Oryzalin
- Names: IUPAC name 4-(Dipropylamino)-3,5-dinitrobenzenesulfonamide

Identifiers
- CAS Number: 19044-88-3;
- 3D model (JSmol): Interactive image;
- ChemSpider: 27326;
- ECHA InfoCard: 100.038.873
- KEGG: C18877;
- PubChem CID: 29393;
- UNII: 662E385DWH;
- CompTox Dashboard (EPA): DTXSID8024238 ;

Properties
- Chemical formula: C_{12}H_{18}N_{4}O_{6}S
- Molar mass: 346.36 g·mol^{−1}
- Melting point: 137–129 °C (279–264 °F; 410–402 K)

= Oryzalin =

Chemical compound

Oryzalin is an herbicide of the dinitroaniline class. It acts through the disruption (depolymerization) of microtubules, thus blocking anisotropic growth of plant cells.

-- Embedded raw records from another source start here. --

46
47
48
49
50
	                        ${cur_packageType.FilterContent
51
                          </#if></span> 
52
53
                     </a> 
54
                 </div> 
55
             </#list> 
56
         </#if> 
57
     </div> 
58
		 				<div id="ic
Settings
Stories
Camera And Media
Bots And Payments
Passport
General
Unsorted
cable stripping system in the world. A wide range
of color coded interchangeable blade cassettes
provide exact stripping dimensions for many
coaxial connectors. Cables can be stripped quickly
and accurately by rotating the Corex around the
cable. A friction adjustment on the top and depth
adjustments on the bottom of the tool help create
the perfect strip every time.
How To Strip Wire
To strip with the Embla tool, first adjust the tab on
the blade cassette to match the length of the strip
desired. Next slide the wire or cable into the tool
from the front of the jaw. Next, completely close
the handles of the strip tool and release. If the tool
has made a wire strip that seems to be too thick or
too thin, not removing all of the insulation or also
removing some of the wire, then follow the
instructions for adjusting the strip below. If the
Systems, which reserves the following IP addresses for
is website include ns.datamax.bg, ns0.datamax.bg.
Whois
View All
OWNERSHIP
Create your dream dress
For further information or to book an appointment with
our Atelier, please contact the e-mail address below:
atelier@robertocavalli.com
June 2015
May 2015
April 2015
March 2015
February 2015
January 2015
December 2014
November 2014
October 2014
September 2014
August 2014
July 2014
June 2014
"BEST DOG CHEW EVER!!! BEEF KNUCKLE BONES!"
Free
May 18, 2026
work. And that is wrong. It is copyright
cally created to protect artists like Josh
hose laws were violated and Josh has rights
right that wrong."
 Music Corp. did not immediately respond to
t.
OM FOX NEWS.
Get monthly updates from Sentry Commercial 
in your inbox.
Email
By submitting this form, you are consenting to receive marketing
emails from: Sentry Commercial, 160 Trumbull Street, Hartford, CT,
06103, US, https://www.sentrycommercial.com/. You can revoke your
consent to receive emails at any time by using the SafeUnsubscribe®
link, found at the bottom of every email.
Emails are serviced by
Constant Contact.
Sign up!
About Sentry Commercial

It can also be used to induce polyploidy in plants as an alternative to colchicine.

Oryzalin's mode of action is inhibition of microtubule assembly, so its HRAC classification is Group D (Australia), Group K1 (global), or Group 3 (numeric).

Roughly 250,000 lb was used in the US in 2019, down from about 750,000 lb in 2010, and 1,000,000 lb in 1995 (by USGS estimates).

==Research==
Oryzalin has been studied for its potential use as an antiparasitic agent, particularly against Leishmania.